By all accounts, Vontaze Burfict quit Friday night. Quit on his teammates, quit on his coaches, quit on the fans who have made excuses for his hot-headed, bone-headed behavior on the field even as they cringed as the next penalty flag flew.
Less than five minutes into the second half of Arizona State’s loss to California on Friday, Burfict started jawing with a Cal player. On the next play, to the surprise of no one, he was called for unsportsmanlike conduct.
As he walked off the field, according to the Sun Devils sports network, he took off his gloves, his tape, grabbed a towel to place over his head and called it a night and most likely a career, since he’s almost certain to take his chances in the NFL next year.

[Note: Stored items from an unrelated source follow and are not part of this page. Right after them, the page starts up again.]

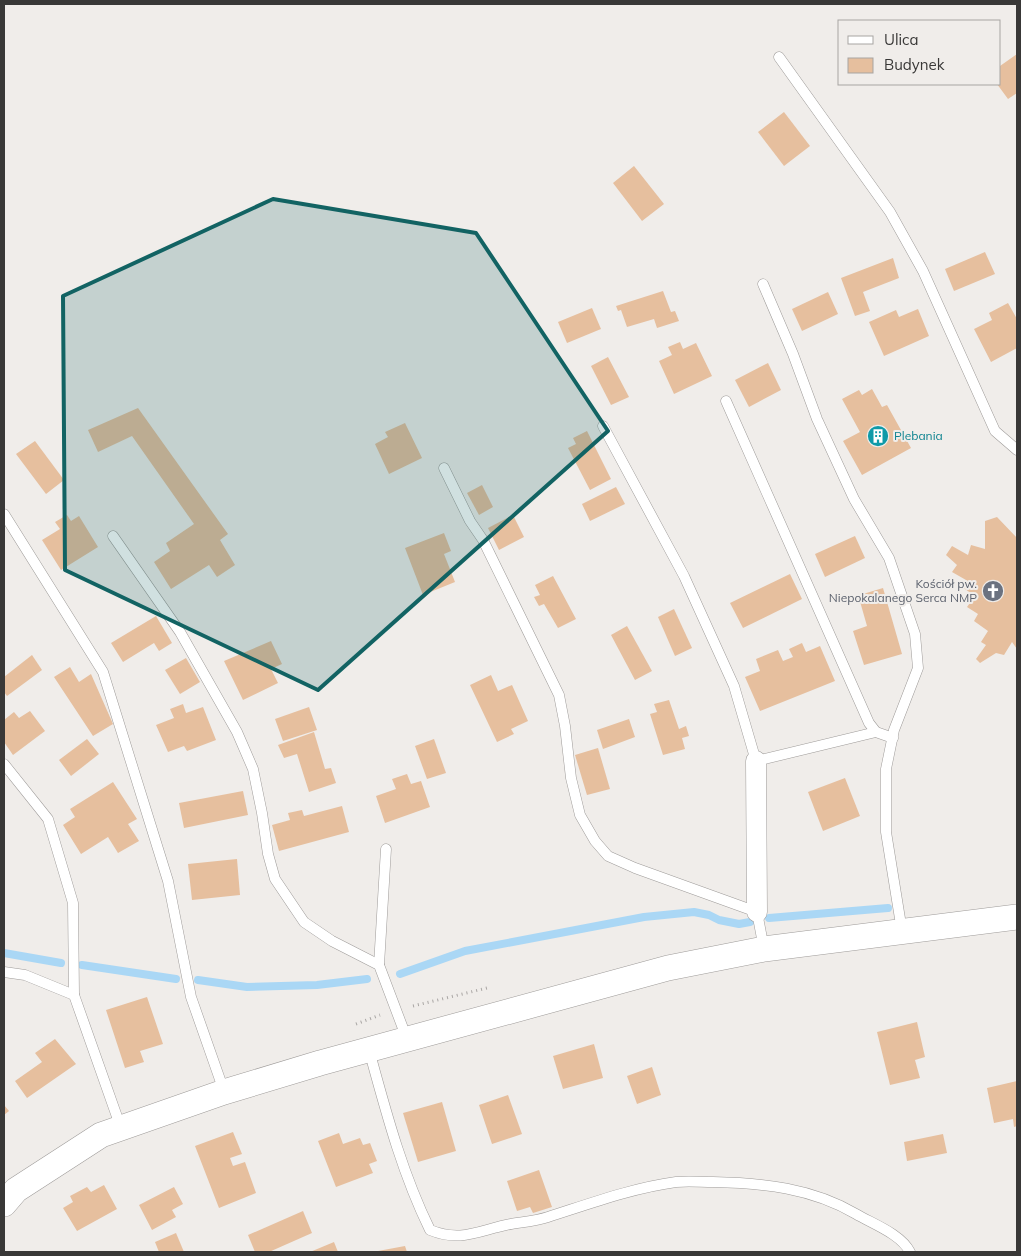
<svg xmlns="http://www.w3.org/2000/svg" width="1021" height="1256" font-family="Mulish,sans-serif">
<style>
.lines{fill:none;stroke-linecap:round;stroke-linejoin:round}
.stream{stroke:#aad7f5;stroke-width:8}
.building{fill:#e6bf9e}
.service-casing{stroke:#9e9b99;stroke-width:11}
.minor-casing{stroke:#9e9b99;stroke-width:21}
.tertiary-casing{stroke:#9e9b99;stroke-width:26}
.path{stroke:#a9a6a4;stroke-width:3;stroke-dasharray:1 4;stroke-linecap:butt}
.service{stroke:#fff;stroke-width:10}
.minor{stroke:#fff;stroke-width:20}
.tertiary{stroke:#fff;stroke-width:25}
.marked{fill:#126363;fill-opacity:0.2;stroke:#126363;stroke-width:4;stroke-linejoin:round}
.labels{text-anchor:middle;stroke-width:4;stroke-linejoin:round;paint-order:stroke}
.culture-label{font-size:12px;fill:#0d838f;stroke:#f0edea;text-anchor:start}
.worship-label{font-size:12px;fill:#5b616d;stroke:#f0edea;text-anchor:end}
</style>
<rect width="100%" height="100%" fill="#f0edea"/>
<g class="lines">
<g class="stream">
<path d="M769 918 888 908"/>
<path d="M4 953 61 963"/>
<path d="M82 965 176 979"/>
<path d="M400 974 465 951 644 917 694 912 709 915 719 920 739 924 750 922"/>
<path d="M198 980 247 987 317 985 367 979"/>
</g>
</g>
<g class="building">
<path d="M1017 54V93L1008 99 997 84H1000V66Z"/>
<path d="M784 112 810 146 784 166 758 132Z"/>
<path d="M634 166 664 204 642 221 613 183Z"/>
<path d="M985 252 995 274 954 291 945 269Z"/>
<path d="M893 258 899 278 863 292 870 311 855 316 841 278Z"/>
<path d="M663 291 671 312 675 311 679 321 657 328 654 319 627 327 621 310 618 311 616 306Z"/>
<path d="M828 292 838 314 802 331 792 309Z"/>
<path d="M1008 303 1017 319V348L991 362 974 329 992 320 989 313Z"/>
<path d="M592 308 601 329 567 343 558 322Z"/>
<path d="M918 309 929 336 884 356 869 322 896 310 899 317Z"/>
<path d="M680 342 683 349 696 343 712 376 674 394 659 361 672 355 668 347Z"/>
<path d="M608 357 629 397 611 405 591 366Z"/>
<path d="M768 363 781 390 749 407 735 380Z"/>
<path d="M872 389 882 407 887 405 911 448 862 475 843 441 860 432 842 399 859 390 862 395Z"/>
<path d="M138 408 228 534 220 540 235 565 217 577 209 565 171 589 154 562 170 551 166 543 194 524 132 436 98 452 88 430Z"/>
<path d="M405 423 422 458 389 474 375 444 388 437 385 432Z"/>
<path d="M587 431 611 479 590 490 568 448 576 444 573 438Z"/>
<path d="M35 441 64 480 46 494 16 454Z"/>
<path d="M482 485 493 507 479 515 467 493Z"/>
<path d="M616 487 625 504 590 521 582 504Z"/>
<path d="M67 515 71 521 79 516 98 547 61 570 42 540 60 529 55 522Z"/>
<path d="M513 515 524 537 499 550 488 528Z"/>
<path d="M997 517 1017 538V649L1012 642 1004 655 996 653 980 663 976 659 986 645 981 642 988 631 974 621 978 614 967 607 975 596 962 587 966 580 952 572 957 565 946 555 952 546 968 555 971 545 985 549V521Z"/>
<path d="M444 533 451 551 444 554 455 582 423 595 405 548Z"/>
<path d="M855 536 865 558 825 577 815 554Z"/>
<path d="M790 574 802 599 743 628 730 603Z"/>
<path d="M553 576 576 619 558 628 544 604 539 606 534 597 540 595 535 585Z"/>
<path d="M883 588 902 654 864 665 853 631 867 626 859 598 864 597 863 594Z"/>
<path d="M674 609 692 648 675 656 658 617Z"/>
<path d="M156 616 172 643 159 651 154 643 123 662 111 643Z"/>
<path d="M627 626 652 671 635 680 611 635Z"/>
<path d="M271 641 282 664 271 669 278 683 243 700 224 661Z"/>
<path d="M802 643 806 652 820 646 835 681 760 711 745 677 760 671 756 659 778 650 783 661 793 657 789 649Z"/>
<path d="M32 655 42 670 7 696 4 692V677Z"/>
<path d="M186 658 200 682 180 694 165 670Z"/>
<path d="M70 667 79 682 91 674 113 724 93 736 54 677Z"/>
<path d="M491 675 498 691 512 685 528 721 511 729 514 734 497 742 470 685Z"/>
<path d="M669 700 679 729 686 726 689 736 682 738 685 749 663 755 650 714 657 712 654 704Z"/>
<path d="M183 704 186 713 203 707 216 740 187 751 184 746 168 752 156 725 174 718 170 709Z"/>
<path d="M309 707 317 730 283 741 275 719Z"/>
<path d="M30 711 45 731 13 755 4 742V720L14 712 19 718Z"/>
<path d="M629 719 635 737 603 749 597 730Z"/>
<path d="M314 732 325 769 331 768 336 783 309 792 297 754 284 758 278 745Z"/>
<path d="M87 739 99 754 71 776 59 760Z"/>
<path d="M434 739 446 773 427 779 415 746Z"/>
<path d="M598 748 610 789 587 795 575 755Z"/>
<path d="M407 774 411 784 421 781 430 807 385 823 376 796 396 789 392 779Z"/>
<path d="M845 778 860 816 823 831 808 792Z"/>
<path d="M113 782 137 819 128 824 139 841 118 853 108 837 81 854 63 825 75 817 70 809Z"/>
<path d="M243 791 248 815 184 828 179 803Z"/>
<path d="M342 806 349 832 279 851 272 825 290 820 288 813 302 810 304 816Z"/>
<path d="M237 859 240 895 192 900 188 864Z"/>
<path d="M147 997 163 1044 140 1051 144 1062 125 1068 106 1010Z"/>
<path d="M917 1022 925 1057 915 1060 920 1078 890 1085 877 1032Z"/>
<path d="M55 1039 76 1064 27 1098 15 1081 42 1062 35 1053Z"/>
<path d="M594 1044 603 1078 563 1089 553 1056Z"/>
<path d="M652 1067 661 1095 637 1104 627 1076Z"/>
<path d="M1017 1081V1126L1014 1127 1013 1119 994 1123 987 1088Z"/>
<path d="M508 1095 522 1134 492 1144 479 1105Z"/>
<path d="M442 1102 456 1151 418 1162 403 1113Z"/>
<path d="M4 1105 9 1111 4 1115Z"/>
<path d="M233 1132 242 1154 230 1158 233 1166 245 1162 256 1193 219 1208 195 1146Z"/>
<path d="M339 1133 343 1144 360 1138 363 1145 370 1143 377 1161 369 1164 373 1173 336 1187 318 1141Z"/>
<path d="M943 1134 947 1153 907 1161 904 1142Z"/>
<path d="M539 1170 552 1207 533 1213 530 1207 517 1211 507 1181Z"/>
<path d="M104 1185 117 1209 77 1231 63 1208 73 1202 70 1196 87 1187 91 1192Z"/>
<path d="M174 1187 183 1204 172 1210 176 1217 152 1230 139 1205Z"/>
<path d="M303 1211 312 1233 269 1252H255L248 1235Z"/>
<path d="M176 1233 184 1252H159L155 1242Z"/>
<path d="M334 1242 338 1252H310Z"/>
<path d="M405 1246 407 1252H378V1251Z"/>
</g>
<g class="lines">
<g class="service-casing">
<g id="service">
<path d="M779 57 890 212 923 271 995 431 1017 450"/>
<path d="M763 284 793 354 817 419 854 499 889 558 915 634 918 668 894 730 886 769V832L902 931"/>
<path d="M726 401 869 723 876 732 893 738"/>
<path d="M603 426 684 576 734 686 756 761 876 732"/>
<path d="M444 468 470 521 483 540 559 695 565 726 571 778 580 815 595 841 608 856 635 868 757 912 764 949"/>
<path d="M4 514 103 672 168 881 191 997 224 1091"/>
<path d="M113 536 180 632 237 732 253 769 262 813 268 854 275 879 304 922 332 941 379 965 407 1039"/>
<path d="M4 764 48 819 73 903 74 995 121 1128"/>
<path d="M379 965 386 849"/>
<path d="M4 972 25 975 74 995"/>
<path d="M369 1050C386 1112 402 1173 430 1230 462 1243 479 1230 511 1224 523 1222 536 1221 548 1217 589 1204 632 1188 676 1182 688 1181 701 1182 713 1182 763 1183 812 1188 856 1214 873 1224 901 1234 910 1252"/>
</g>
</g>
<g class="minor-casing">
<path id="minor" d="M756 761 757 912"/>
</g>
<g class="tertiary-casing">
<path id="tertiary" d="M4 1204 16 1190 101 1135 224 1092 320 1063 668 968 764 949 1017 917"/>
</g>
<g class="path">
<path d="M413 1006 487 988"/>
<path d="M356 1024 380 1015"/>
</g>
<use href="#service" class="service"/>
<use href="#minor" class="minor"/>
<use href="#tertiary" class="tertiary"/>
</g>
<path class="marked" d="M273 199 476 233 608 431 318 690 65 570 63 296Z"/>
<defs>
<g id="building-disc" transform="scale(1.125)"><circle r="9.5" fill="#0f9aa8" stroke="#f0edea"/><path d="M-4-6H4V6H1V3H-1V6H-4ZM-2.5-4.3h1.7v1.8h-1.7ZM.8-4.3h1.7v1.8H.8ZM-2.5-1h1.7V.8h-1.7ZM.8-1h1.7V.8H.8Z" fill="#fff"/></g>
<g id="church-disc" transform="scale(1.125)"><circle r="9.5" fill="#6b7280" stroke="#f0edea"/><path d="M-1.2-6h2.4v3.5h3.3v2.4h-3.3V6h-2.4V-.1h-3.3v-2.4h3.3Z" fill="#fff"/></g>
</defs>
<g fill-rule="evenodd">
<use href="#building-disc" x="878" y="436"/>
<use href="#church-disc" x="993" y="591"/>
</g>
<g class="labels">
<g class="culture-label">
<text x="894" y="440">Plebania</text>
</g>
<g class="worship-label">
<text x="977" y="588">Kościół pw.<tspan x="977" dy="14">Niepokalanego Serca NMP</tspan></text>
</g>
</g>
<rect width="1021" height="1256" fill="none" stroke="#393837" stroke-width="10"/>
<rect x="838" y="20" width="162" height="65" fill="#f0edea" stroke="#a7a5a2"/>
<rect x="848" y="36" width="25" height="8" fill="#ffffff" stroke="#a7a5a2"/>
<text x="884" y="45" font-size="15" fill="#393837">Ulica</text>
<rect x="848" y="58" width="25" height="15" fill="#e6bf9e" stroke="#a7a5a2"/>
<text x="884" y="70" font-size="15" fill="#393837">Budynek</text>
</svg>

(Memo to anyone thinking about drafting Burfict – move him down a round on your draft board, and God be with you in keeping him in check.)
What does this have to do with real estate? It’s actually quite simple …
As your real estate agent, I don’t have the option of quitting when we have an executed contract in place. For better or worse, through sickness and in health, I’m working on behalf of my clients.
Sometimes they don’t hear what they want, much like Burfict didn’t like hearing his number called for the umpteenth time by the referees. But that’s not what I’m paid to do. I am not a yes man. If you want one of those, take your chances with one of the many agents in the Valley who will tell you what you want to hear even if the advice is poor.
Last week, I received a cancellation notice from an escrow company on a file even though the listing agent still hasn’t provided any written (or electronically written, for that matter) notice of cancellation. At this moment, this home is listed as Active in the MLS.
But there’s a problem. Until the seller physically signs a cancellation, my client’s contract stands. So even though the odds of my client doing what needs to be done to purchase are slim, we remain under contract and I continue to work this file. And in the unlikely event my buyer does to what he needs to do, I only can hope for the seller and listing agent’s sake that they haven’t accepted another contract because you can’t sell a house twice.
This week, a
data-entry clerk bank owned listing agent informed me that Fannie Mae would be cancelling another purchase. As with the above scenario, I don’t really have an issue with the cancellation – not only are we expecting it, but it likely will work out better for my buyer.
As of yesterday, the property in question is back in the MLS and listed as Active.
But there’s a problem. The listing agent hasn’t sent me a cancellation and hasn’t responded to my requests for a signed cancellation. Which means – you guessed it – that my buyer’s still under contract.
The waters are a little muddier if only because we’ve submitted a new offer on the property but the general issue remains – the listing agent is acting as if the contract was cancelled without ever getting it cancelled.
Believe it or not, “Fannie Mae said so” is not a defense that’s going to matter to either the Department of Real Estate or a judge. There are contracts and amendments and, call me crazy, but maybe they ought to be followed. There are protocols in place for cancellations, protocols written by Fannie Mae in the latter case, protocols being ignored because, hell, it’s only paperwork.
And so, I continue on with this file as well because it’s still an executed, uncancelled contract.
I don’t have the option of quitting. Woe be to the buyer who finds an agent who lacks the same tenacity because, like the Sun Devils discovered last night, you may find yourself without the expected support at the moment you needed it most.